Enn protein–C4BP interactions.A, partial list of Enn protein sequences belonging to the M2 pattern (M2 and M49 sequences shown at top). Heptad positions are indicated above the sequences. Red indicates an observed or potential C4BP-binding amino acid, and blue indicates a d heptad position. A full list is in Table S3. B, same as panel A, except for the M22 pattern (M22 and M28 sequences shown at top). C, same as panel A, except for the M87 pattern (M87 sequence shown at top). D, heptad register of Enn292 (aa 64–84) in the M2 and M22 patterns and Enn300 (aa 60–80) in the M22 pattern (a and d positions in gray columns). Amino acids marked with an asterisk belong to the minor helix, and those without an asterisk to the major helix.

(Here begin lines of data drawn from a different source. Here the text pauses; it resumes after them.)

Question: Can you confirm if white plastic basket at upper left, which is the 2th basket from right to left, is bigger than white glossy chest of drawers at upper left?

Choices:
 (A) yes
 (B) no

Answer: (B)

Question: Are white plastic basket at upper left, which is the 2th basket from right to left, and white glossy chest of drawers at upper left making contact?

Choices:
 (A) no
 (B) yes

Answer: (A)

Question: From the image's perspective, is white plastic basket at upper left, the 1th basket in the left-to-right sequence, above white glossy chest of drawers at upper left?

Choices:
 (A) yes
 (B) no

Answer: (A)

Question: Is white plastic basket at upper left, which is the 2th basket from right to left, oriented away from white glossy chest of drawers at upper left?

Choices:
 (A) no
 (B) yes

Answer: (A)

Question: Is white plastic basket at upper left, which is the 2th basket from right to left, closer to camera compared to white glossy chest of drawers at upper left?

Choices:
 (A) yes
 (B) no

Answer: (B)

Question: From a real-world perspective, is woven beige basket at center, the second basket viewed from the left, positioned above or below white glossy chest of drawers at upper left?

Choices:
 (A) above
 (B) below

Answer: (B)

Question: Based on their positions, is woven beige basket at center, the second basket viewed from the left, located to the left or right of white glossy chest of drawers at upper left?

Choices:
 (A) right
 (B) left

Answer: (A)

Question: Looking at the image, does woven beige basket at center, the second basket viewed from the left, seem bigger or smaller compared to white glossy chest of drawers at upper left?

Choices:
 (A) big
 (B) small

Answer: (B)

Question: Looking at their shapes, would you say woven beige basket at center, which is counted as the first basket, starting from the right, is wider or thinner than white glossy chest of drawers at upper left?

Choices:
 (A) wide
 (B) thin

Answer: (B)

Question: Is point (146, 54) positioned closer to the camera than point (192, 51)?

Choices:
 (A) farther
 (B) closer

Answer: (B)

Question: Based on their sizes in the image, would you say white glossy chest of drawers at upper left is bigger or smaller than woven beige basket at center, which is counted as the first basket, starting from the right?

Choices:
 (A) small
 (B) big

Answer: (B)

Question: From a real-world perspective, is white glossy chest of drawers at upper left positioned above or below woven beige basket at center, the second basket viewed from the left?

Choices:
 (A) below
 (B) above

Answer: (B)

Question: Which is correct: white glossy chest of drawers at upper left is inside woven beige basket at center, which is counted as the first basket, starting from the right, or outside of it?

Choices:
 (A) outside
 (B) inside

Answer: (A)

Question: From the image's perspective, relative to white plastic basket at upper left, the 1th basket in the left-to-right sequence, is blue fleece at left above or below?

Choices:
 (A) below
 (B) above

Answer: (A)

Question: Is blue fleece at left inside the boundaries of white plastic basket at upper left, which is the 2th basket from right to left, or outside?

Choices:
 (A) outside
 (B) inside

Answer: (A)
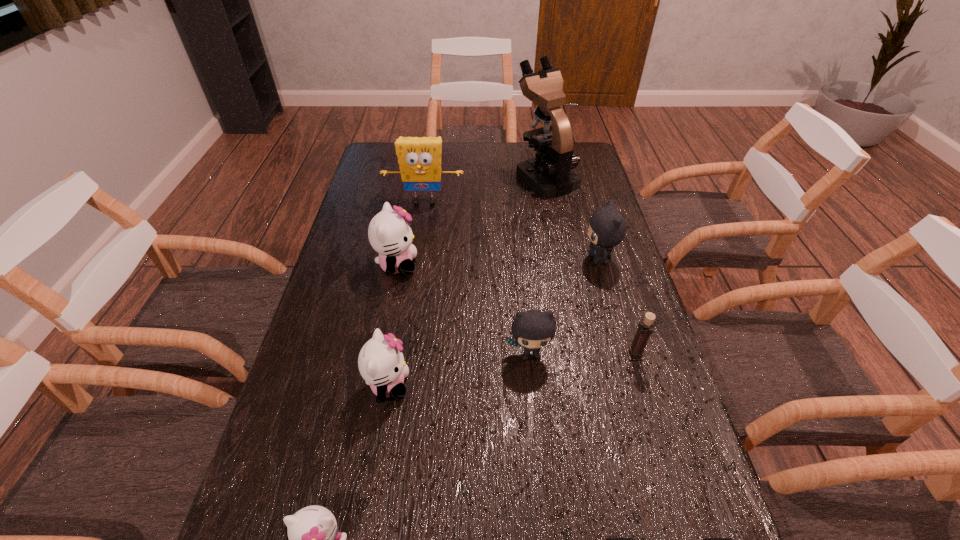
Find the location of a particular element. The image size is (960, 540). blank region between the bigger gray kitten and the left gray kitten is located at coordinates (564, 306).

The image size is (960, 540). What are the coordinates of `blank region between the rightmost kitten and the microscope` in the screenshot? It's located at (572, 218).

I want to click on free space between the second tallest object and the tallest object, so click(485, 189).

Identify the location of object that stands as the eighth closest to the rightmost kitten. The image size is (960, 540). (313, 539).

Choose which object is the eighth nearest neighbor to the smaller gray kitten. Please provide its 2D coordinates. Your answer should be formatted as a tuple, i.e. [(x, y)], where the tuple contains the x and y coordinates of a point satisfying the conditions above.

[(550, 174)]

Identify which kitten is the closest to the second biggest white kitten. Please provide its 2D coordinates. Your answer should be formatted as a tuple, i.e. [(x, y)], where the tuple contains the x and y coordinates of a point satisfying the conditions above.

[(533, 329)]

Where is `the second closest kitten to the farthest white kitten`? The width and height of the screenshot is (960, 540). the second closest kitten to the farthest white kitten is located at coordinates (533, 329).

Identify which white kitten is the second nearest to the shortest kitten. Please provide its 2D coordinates. Your answer should be formatted as a tuple, i.e. [(x, y)], where the tuple contains the x and y coordinates of a point satisfying the conditions above.

[(390, 235)]

Find the location of `white kitten that is the third closest to the bigger gray kitten`. white kitten that is the third closest to the bigger gray kitten is located at coordinates (313, 539).

This screenshot has width=960, height=540. In order to click on gray kitten that stands as the closest to the yellow sponge in this screenshot , I will do `click(607, 227)`.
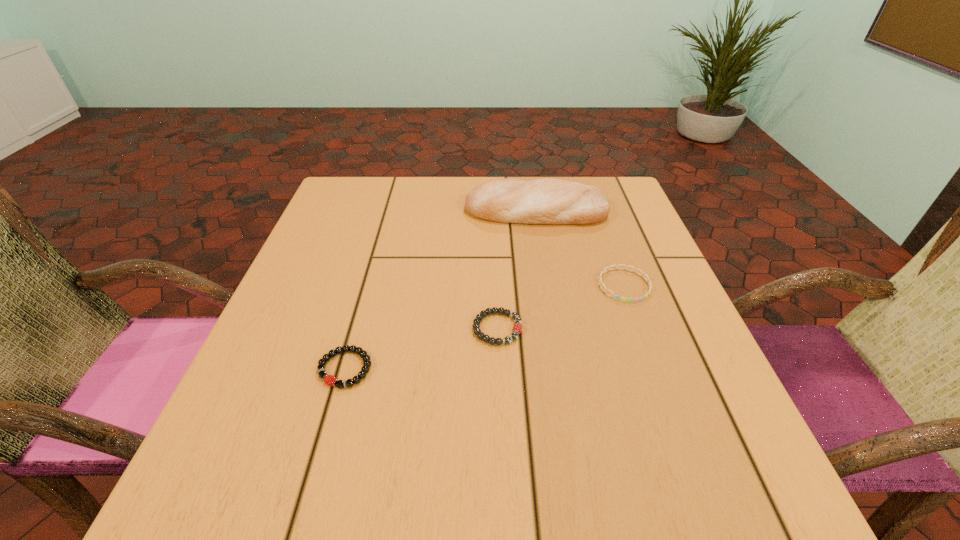
The height and width of the screenshot is (540, 960). In order to click on free space at the right edge of the desktop in this screenshot , I will do `click(658, 429)`.

The height and width of the screenshot is (540, 960). What are the coordinates of `vacant space at the far left corner of the desktop` in the screenshot? It's located at (365, 183).

Find the location of `vacant space at the near left corner of the desktop`. vacant space at the near left corner of the desktop is located at coordinates (221, 494).

Image resolution: width=960 pixels, height=540 pixels. Identify the location of free region at the far right corner of the desktop. (640, 225).

The image size is (960, 540). In the image, there is a desktop. Find the location of `vacant space at the near right corner`. vacant space at the near right corner is located at coordinates coord(735,478).

Locate an element on the screen. The width and height of the screenshot is (960, 540). unoccupied area between the third farthest object and the tallest object is located at coordinates (516, 270).

This screenshot has height=540, width=960. In order to click on vacant area that lies between the second nearest object and the third nearest object in this screenshot , I will do (561, 307).

Identify the location of free space between the rightmost bracelet and the bread. (580, 248).

Locate an element on the screen. This screenshot has height=540, width=960. free space between the second farthest object and the third farthest object is located at coordinates (561, 307).

You are a GUI agent. You are given a task and a screenshot of the screen. Output one action in this format:
    pyautogui.click(x=<x>, y=<y>)
    Task: Click on the free spot between the farthest bracelet and the bread
    
    Given the screenshot: What is the action you would take?
    pyautogui.click(x=580, y=248)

Shape indicates type of contact (square for hydrophobic; circle for polar), and coloring indicates which C4BP amino acid (depicted in legend at bottom) is predicted to be contacted. E, binding of soluble, intact His₆-M or Enn protein constructs (WT or Ala-substituted) to immobilized intact C4BP evaluated by ELISA. Bound His₆-M or Enn protein was detected with horseradish peroxidase-conjugated anti-His₆ antibodies. Values were normalized by the value of C4BP binding to WT His₆-M2 protein for Enn292 and WT His₆-M22 protein for Enn300. Data from three biological replicates are presented with means and SDs. C4BP, C4b-binding protein.